## Work order
What needs reproducing is the run of lines in the data below starting at the line with "Vesikiertopatteri 60 cm × 40 cm" and ending at the line with "controversias jurídicas internacionales.", both ends included. Copy it exactly, without pictures, and add nothing.

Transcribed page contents
Start of Block
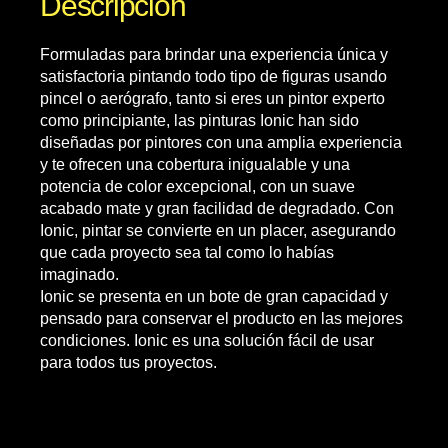
Descripción
Formuladas para brindar una experiencia única y
satisfactoria pintando todo tipo de figuras usando
pincel o aerógrafo, tanto si eres un pintor experto
como principiante, las pinturas Ionic han sido
diseñadas por pintores con una amplia experiencia
y te ofrecen una cobertura inigualable y una
potencia de color excepcional, con un suave
acabado mate y gran facilidad de degradado. Con
Ionic, pintar se convierte en un placer, asegurando
que cada proyecto sea tal como lo habías
imaginado.
Ionic se presenta en un bote de gran capacidad y
pensado para conservar el producto en las mejores
condiciones. Ionic es una solución fácil de usar
para todos tus proyectos.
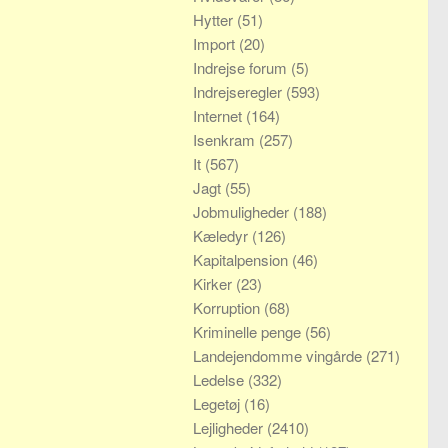
Hytter
(51)
Import
(20)
Indrejse forum
(5)
Indrejseregler
(593)
Internet
(164)
Isenkram
(257)
It
(567)
Jagt
(55)
Jobmuligheder
(188)
Kæledyr
(126)
Kapitalpension
(46)
Kirker
(23)
Korruption
(68)
Kriminelle penge
(56)
Landejendomme vingårde
(271)
Ledelse
(332)
Legetøj
(16)
Lejligheder
(2410)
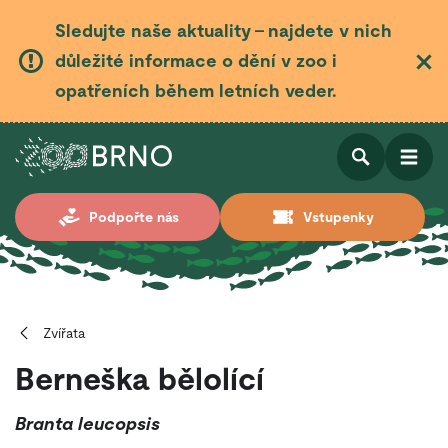
Sledujte naše aktuality – najdete v nich
důležité informace o dění v zoo i
opatřeních během letních veder.
Otevřít
Otevřít
Podpořte nás
Vstupenky
vyhledá
Zvířata
Berneška bělolící
Branta leucopsis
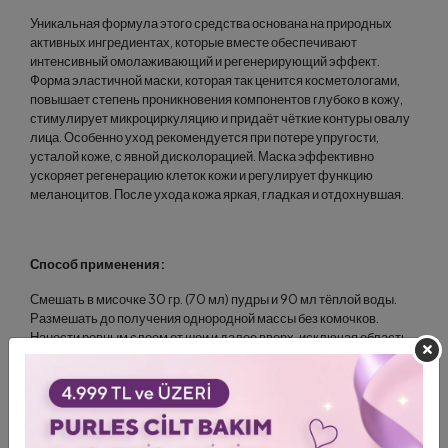
Уникальная формула этого средства основана на природных
активных ингредиентах, которые вместе обеспечивают
интенсивный омолаживающий и регенерирующий эффект.
Форма эластичной маски, которая так ценится косметологами,
повышает степень проникновения компонентов глубоко в кожу,
стимулирует микроциркуляцию и придаёт чёткие контуры овалу
лица. Особенно уход рекомендуется при потере упругости,
усталой коже, с явной дисколорацией. Маска эффективно
ускоряет регенерацию клеток кожи и регулирует функцию
меланоцитов. После ухода кожа яркая, гладкая и отдохнувшая.
Способ применения:
Смешать в мисочке 30 гр. (70 мл) пудры и 90 мл тёплой воды.
Размешать до получения однородной массы без комочков.
Нанести ровным слоем от шеи и далее вверх, исключая область
вокруг глаз и губы. Через 15 минут снять сухую маску одним
движением. Убрать остатки смоченным ватным диском.
Использовать
Profesyonel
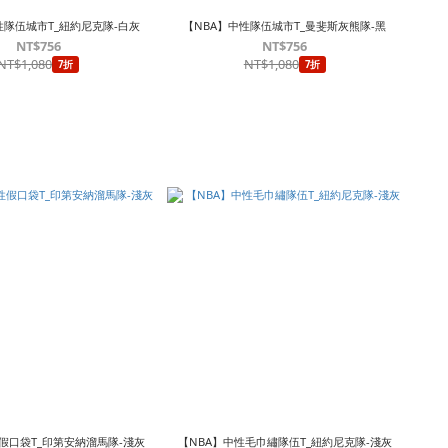
性隊伍城市T_紐約尼克隊-白灰
【NBA】中性隊伍城市T_曼斐斯灰熊隊-黑
NT$756
NT$756
NT$1,080
NT$1,080
7折
7折
假口袋T_印第安納溜馬隊-淺灰
【NBA】中性毛巾繡隊伍T_紐約尼克隊-淺灰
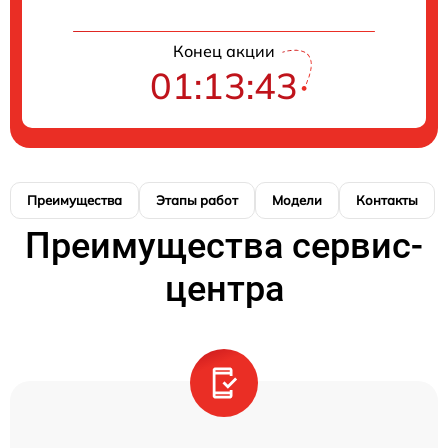
Конец акции
01:13:42
Преимущества
Этапы работ
Модели
Контакты
Преимущества сервис-
центра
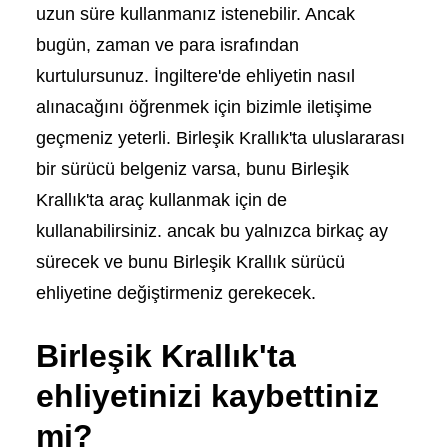
uzun süre kullanmanız istenebilir. Ancak
bugün, zaman ve para israfından
kurtulursunuz. İngiltere'de ehliyetin nasıl
alınacağını öğrenmek için bizimle iletişime
geçmeniz yeterli. Birleşik Krallık'ta uluslararası
bir sürücü belgeniz varsa, bunu Birleşik
Krallık'ta araç kullanmak için de
kullanabilirsiniz. ancak bu yalnızca birkaç ay
sürecek ve bunu Birleşik Krallık sürücü
ehliyetine değiştirmeniz gerekecek.
Birleşik Krallık'ta
ehliyetinizi kaybettiniz
mi?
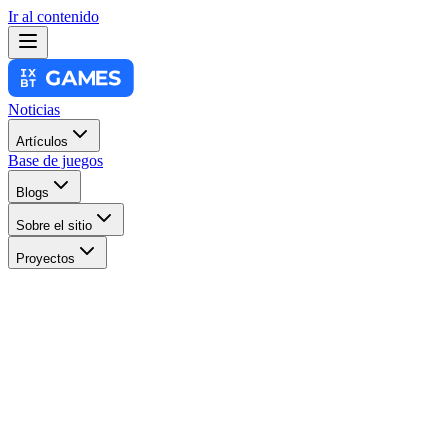
Ir al contenido
Noticias
Artículos
Base de juegos
Blogs
Sobre el sitio
Proyectos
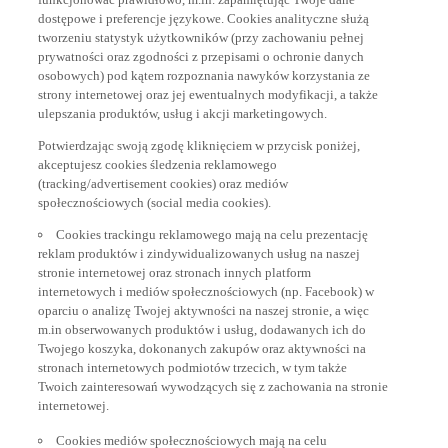
dostępowe i preferencje językowe. Cookies analityczne służą
tworzeniu statystyk użytkowników (przy zachowaniu pełnej
prywatności oraz zgodności z przepisami o ochronie danych
osobowych) pod kątem rozpoznania nawyków korzystania ze
strony internetowej oraz jej ewentualnych modyfikacji, a także
ulepszania produktów, usług i akcji marketingowych.
Potwierdzając swoją zgodę kliknięciem w przycisk poniżej,
akceptujesz cookies śledzenia reklamowego
(tracking/advertisement cookies) oraz mediów
społecznościowych (social media cookies).
Cookies trackingu reklamowego mają na celu prezentację
reklam produktów i zindywidualizowanych usług na naszej
stronie internetowej oraz stronach innych platform
internetowych i mediów społecznościowych (np. Facebook) w
oparciu o analizę Twojej aktywności na naszej stronie, a więc
m.in obserwowanych produktów i usług, dodawanych ich do
Twojego koszyka, dokonanych zakupów oraz aktywności na
stronach internetowych podmiotów trzecich, w tym także
Twoich zainteresowań wywodzących się z zachowania na stronie
internetowej.
Cookies mediów społecznościowych mają na celu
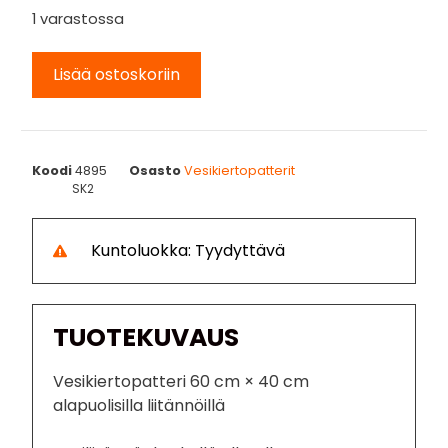
1 varastossa
Lisää ostoskoriin
Koodi
4895
Osasto
Vesikiertopatterit
SK2
Kuntoluokka: Tyydyttävä
TUOTEKUVAUS
Vesikiertopatteri 60 cm × 40 cm
alapuolisilla liitännöillä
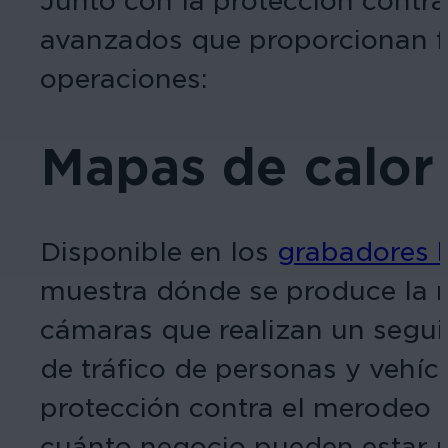
Junto con la protección contra
avanzados que proporcionan fun
operaciones:
Mapas de calor
Disponible en los
grabadores h
muestra dónde se produce la m
cámaras que realizan un segui
de tráfico de personas y vehí
protección contra el merodeo e
cuánto negocio pueden estar p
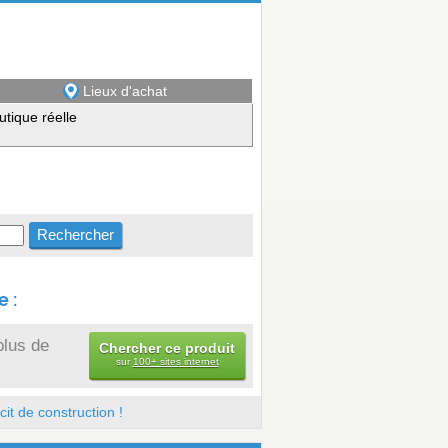
Lieux d'achat
utique réelle
 :
plus de
Chercher ce produit
sur
100+ sites internet
it de construction !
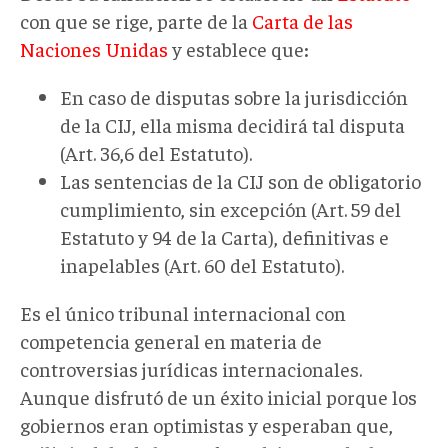
con que se rige, parte de la
Carta de las
Naciones Unidas
y establece que
:
En caso de disputas sobre la jurisdicción
de la CIJ, ella misma decidirá tal disputa
(Art. 36,6 del Estatuto).
Las sentencias de la CIJ son de obligatorio
cumplimiento, sin excepción (Art. 59 del
Estatuto y 94 de la Carta), definitivas e
inapelables (Art. 60 del Estatuto).
Es el único tribunal internacional con
competencia general en materia de
controversias jurídicas internacionales.
Aunque disfrutó de un éxito inicial porque los
gobiernos eran optimistas y esperaban que,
End of Block
## Exercise result
Vesikiertopatteri 60 cm × 40 cm
alapuolisilla liitännöillä
Junto con la protección contra
avanzados que proporcionan fun
operaciones:
Mapas de calor
Disponible en los
grabadores h
muestra dónde se produce la m
cámaras que realizan un segui
de tráfico de personas y vehí
protección contra el merodeo e
cuánto negocio pueden estar p
Lieux d'achat
utique réelle
 :
plus de
Chercher ce produit
sur
100+ sites internet
it de construction !
con que se rige, parte de la
Carta de las
Naciones Unidas
y establece que
:
En caso de disputas sobre la jurisdicción
de la CIJ, ella misma decidirá tal disputa
(Art. 36,6 del Estatuto).
Las sentencias de la CIJ son de obligatorio
cumplimiento, sin excepción (Art. 59 del
Estatuto y 94 de la Carta), definitivas e
inapelables (Art. 60 del Estatuto).
Es el único tribunal internacional con
competencia general en materia de
controversias jurídicas internacionales.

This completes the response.